As I’ve mentioned in the previous blog posts of this series, heavy metal toxicity has a negative impact on each and every system of the body. That includes hormones and all the systems of your body that under normal circumstances would produce healthy hormones and detoxify dangerous hormones.
The presence of heavy metals in the body disrupts the liver, a key organ when it comes to detoxification. When heavy metals accumulate, the methylation pathway and glutathione pathway become impaired and your body is unable to metabolize your sex hormones. Additionally, it is unable to release toxic estrogens, causing estrogen dominance.
Estrogen dominance can cause the following symptoms:
- Weight gain
- Water retention
- Breast tenderness
- Heavy and painful periods
Estrogen is not the only hormone that is affected by heavy metal toxicity, however. The accumulation of heavy metals in the body also adversely affects testosterone production.
It’s a common misconception that women do not need testosterone, and can function well with just estrogen and progesterone. That is not the case, however. Women need testosterone for optimal brain function as well as to maintain muscle mass and libido.
Without testosterone being produced at optimal levels due to heavy metal toxicity, you may experience:
- Difficulty concentrating
- Lack of motivation
- Difficulty increasing or maintaining muscle mass
- Inability to lose weight
- Low libido
In the second blog of this series, I spoke about the chelation process and how this process can deplete the body of vital minerals, but depletion is not limited to chelation. It also happens prior to chelation as heavy metals can displace vital minerals in your body, namely calcium, zinc, and selenium.

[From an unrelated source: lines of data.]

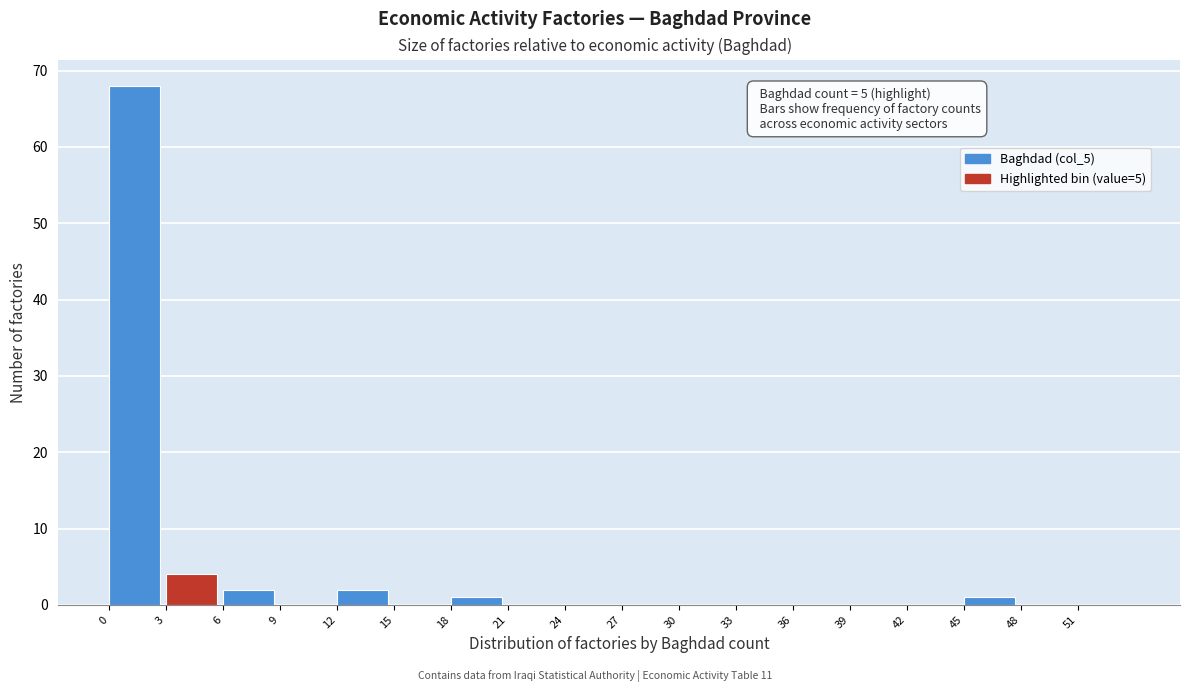

Over which range of the x-axis is the bar tallest?

0 to 3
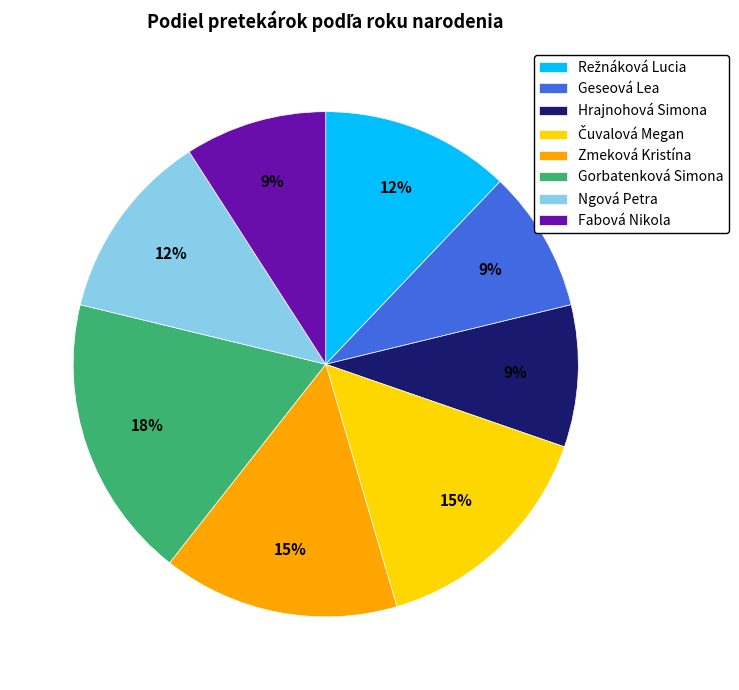

Which category has the biggest portion of the pie?

Gorbatenková Simona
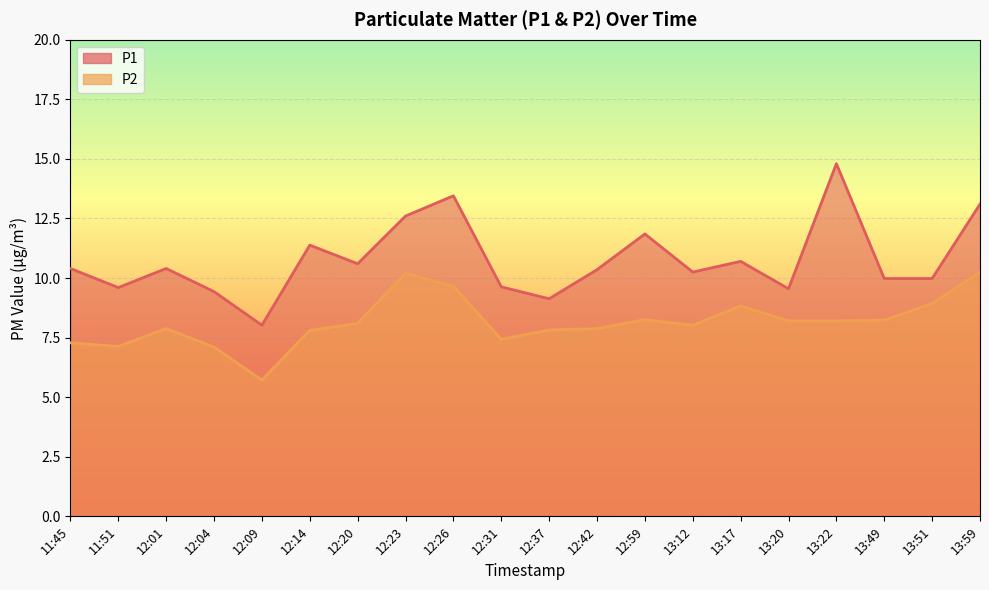

Does the chart display data point markers on the line(s)?

No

Zinc and selenium are the building blocks of testosterone production, so when these levels are less than optimal, so is our production of testosterone.
In addition to your sex hormones, estrogen and testosterone, heavy metal toxicity also negatively impacts your pancreas and production of the hormone insulin. This can increase the risk of developing blood sugar dysregulation – hypoglycemia, hyperglycemia, and diabetes.
I see this often in my clinic with children who have had a significant number of mercury-containing vaccines. Their pancreas’ can be severely impaired, putting them at risk of developing juvenile, or type 1, diabetes.
Other organs affected by heavy metal toxicity are the thyroid and the adrenals.
When heavy metals accumulate in the body, they are stored in fat cells and block receptors that are typically reserved for hormones. When this happens in the thyroid, your body becomes unable to properly produce and use thyroid hormones.
As you now know, heavy metal toxicity negatively affects liver function. In addition to detoxification, your liver is also responsible for producing the active form of thyroid hormone called T3. If the liver is unable to produce this hormone, the thyroid cannot function properly, leading to thyroid conditions like Hashimoto’s and symptoms like fatigue, weight gain, hair loss, and dry skin.
Finally, heavy metal toxicity can negatively impact the production of cortisol, a stress hormone.
Initially, the production of cortisol will increase due to an overproduction of this hormone by the adrenal glands. Once the adrenal glands become burnt out, the production of cortisol will decrease, resulting in adrenal fatigue, or the inability to cope with and manage stress. This can lead to feelings of fatigue, low energy, and decreased immune function.
Everything in the body is connected, so impairment and imbalance of one part of your body inevitably affects another part.
If you suspect that your hormone imbalance is due to heavy metal toxicity, it’s important to get tested and treated by a doctor. Treating heavy metals through chelation, diet, and lifestyle, will make it possible to reverse hormone imbalances and help you to restore balance to your body and ultimately, your health.